### Exercise details
Please filter the data below down to the lines holding the string "random".

[Source texts of formatted documents]

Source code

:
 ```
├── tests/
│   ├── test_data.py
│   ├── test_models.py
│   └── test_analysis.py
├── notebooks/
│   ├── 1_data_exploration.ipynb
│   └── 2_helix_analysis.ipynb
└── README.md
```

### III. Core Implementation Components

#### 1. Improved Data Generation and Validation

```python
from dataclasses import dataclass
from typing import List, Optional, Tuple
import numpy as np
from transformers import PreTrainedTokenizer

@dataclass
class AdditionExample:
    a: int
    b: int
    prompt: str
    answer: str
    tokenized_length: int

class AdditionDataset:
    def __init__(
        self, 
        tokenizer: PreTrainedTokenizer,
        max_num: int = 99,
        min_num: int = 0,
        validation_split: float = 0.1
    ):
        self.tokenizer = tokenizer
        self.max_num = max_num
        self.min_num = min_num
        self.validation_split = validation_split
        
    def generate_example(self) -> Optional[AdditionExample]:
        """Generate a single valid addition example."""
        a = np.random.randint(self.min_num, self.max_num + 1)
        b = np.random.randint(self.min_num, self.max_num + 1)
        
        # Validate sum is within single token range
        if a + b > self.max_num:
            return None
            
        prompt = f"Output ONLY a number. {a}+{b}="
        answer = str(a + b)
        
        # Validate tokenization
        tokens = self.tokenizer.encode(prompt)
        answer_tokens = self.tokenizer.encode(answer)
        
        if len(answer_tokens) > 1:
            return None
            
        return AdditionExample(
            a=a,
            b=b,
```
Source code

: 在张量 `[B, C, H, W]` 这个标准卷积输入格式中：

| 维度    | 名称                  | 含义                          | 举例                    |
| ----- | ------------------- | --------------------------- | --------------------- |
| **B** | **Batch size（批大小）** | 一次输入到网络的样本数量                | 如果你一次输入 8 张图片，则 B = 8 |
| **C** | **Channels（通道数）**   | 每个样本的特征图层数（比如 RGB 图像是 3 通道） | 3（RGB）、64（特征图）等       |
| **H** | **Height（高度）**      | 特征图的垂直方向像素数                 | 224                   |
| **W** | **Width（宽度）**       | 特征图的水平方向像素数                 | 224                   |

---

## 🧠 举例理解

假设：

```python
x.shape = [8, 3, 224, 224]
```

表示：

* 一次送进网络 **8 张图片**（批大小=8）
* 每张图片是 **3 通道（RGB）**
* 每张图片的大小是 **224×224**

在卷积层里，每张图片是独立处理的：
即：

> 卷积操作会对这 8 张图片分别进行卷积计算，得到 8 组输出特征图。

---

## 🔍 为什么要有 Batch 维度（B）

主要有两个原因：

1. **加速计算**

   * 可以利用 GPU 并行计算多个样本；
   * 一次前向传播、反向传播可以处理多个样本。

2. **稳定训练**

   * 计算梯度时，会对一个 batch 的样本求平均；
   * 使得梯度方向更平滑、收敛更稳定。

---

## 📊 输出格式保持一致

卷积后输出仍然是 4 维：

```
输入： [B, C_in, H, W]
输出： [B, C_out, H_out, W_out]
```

### Solution to this problem
        a = np.random.randint(self.min_num, self.max_num + 1)
        b = np.random.randint(self.min_num, self.max_num + 1)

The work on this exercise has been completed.